§ Work request
Nothing after the line with "(1) Digital NFblank" belongs in the copy; extract the lines below from the top through that line, pictures left out.

(Supplied information)

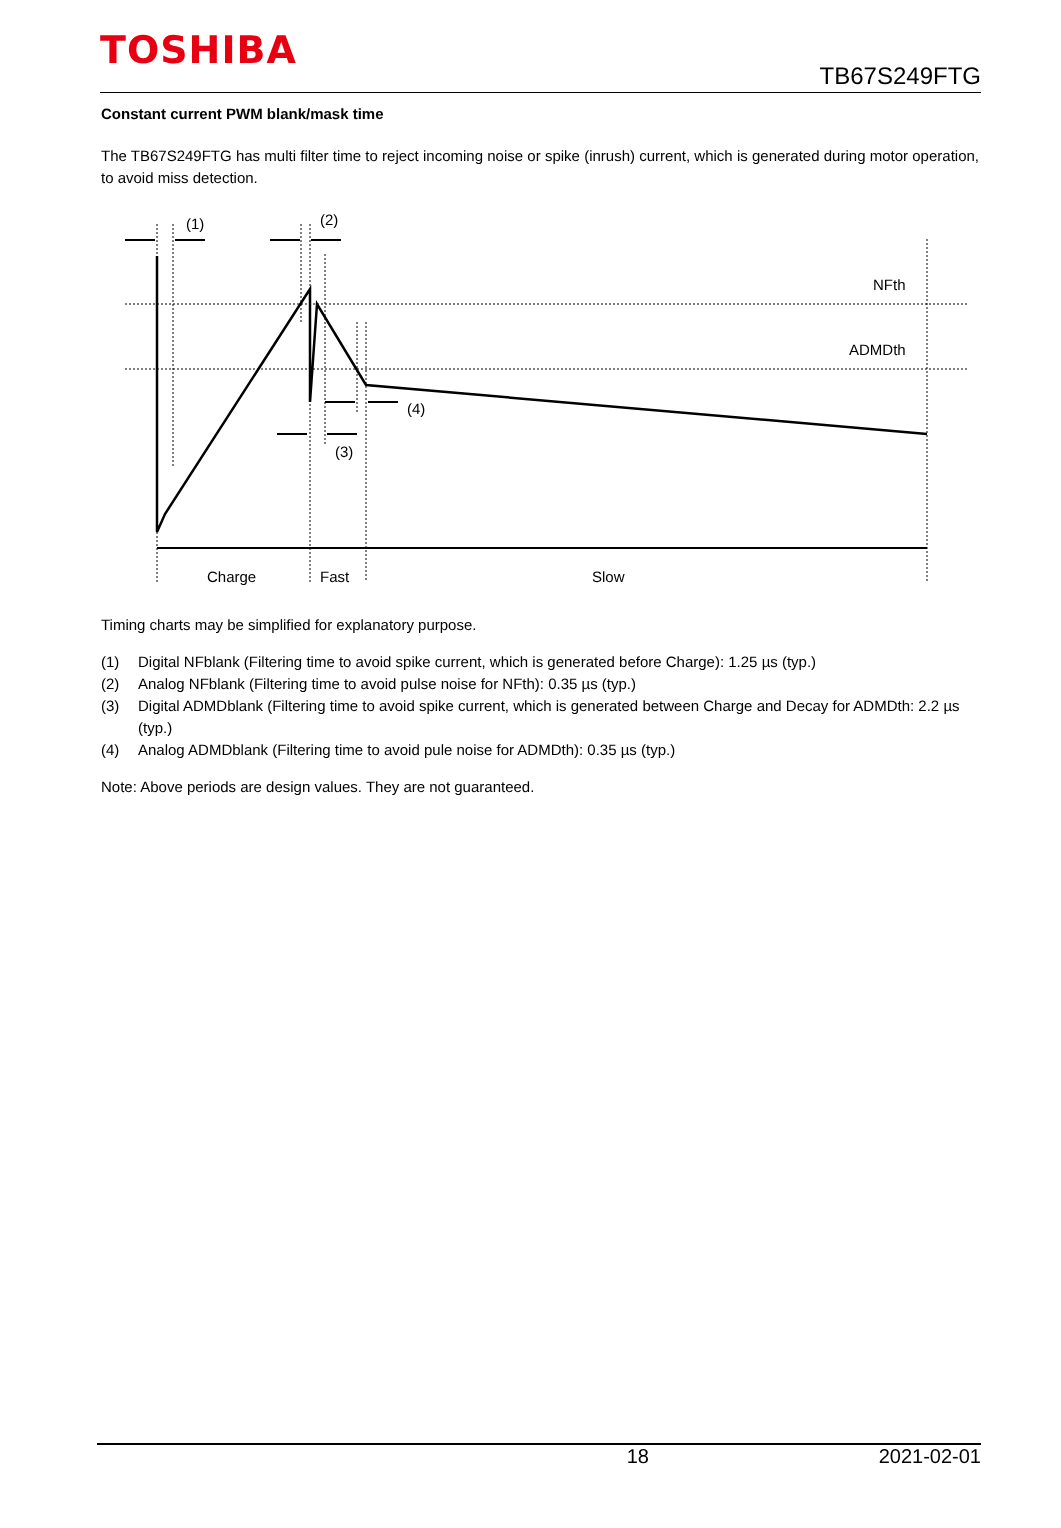TOSHIBA
TB67S249FTG
Constant current PWM blank/mask time
The TB67S249FTG has multi filter time to reject incoming noise or spike (inrush) current, which is generated during motor operation, to avoid miss detection.
(1)
(2)
NFth
ADMDth
(4)
(3)
Charge
Fast
Slow
Timing charts may be simplified for explanatory purpose.
(1) Digital NFblank (Filtering time to avoid spike current, which is generated before Charge): 1.25 µs (typ.)
(2) Analog NFblank (Filtering time to avoid pulse noise for NFth): 0.35 µs (typ.)
(3) Digital ADMDblank (Filtering time to avoid spike current, which is generated between Charge and Decay for ADMDth: 2.2 µs (typ.)
(4) Analog ADMDblank (Filtering time to avoid pule noise for ADMDth): 0.35 µs (typ.)
Note: Above periods are design values. They are not guaranteed.
18 2021-02-01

(End Supplied information)

§ Answer for the task
TOSHIBA
TB67S249FTG
Constant current PWM blank/mask time
The TB67S249FTG has multi filter time to reject incoming noise or spike (inrush) current, which is generated during motor operation, to avoid miss detection.
(1)
(2)
NFth
ADMDth
(4)
(3)
Charge
Fast
Slow
Timing charts may be simplified for explanatory purpose.
(1) Digital NFblank (Filtering time to avoid spike current, which is generated before Charge): 1.25 µs (typ.)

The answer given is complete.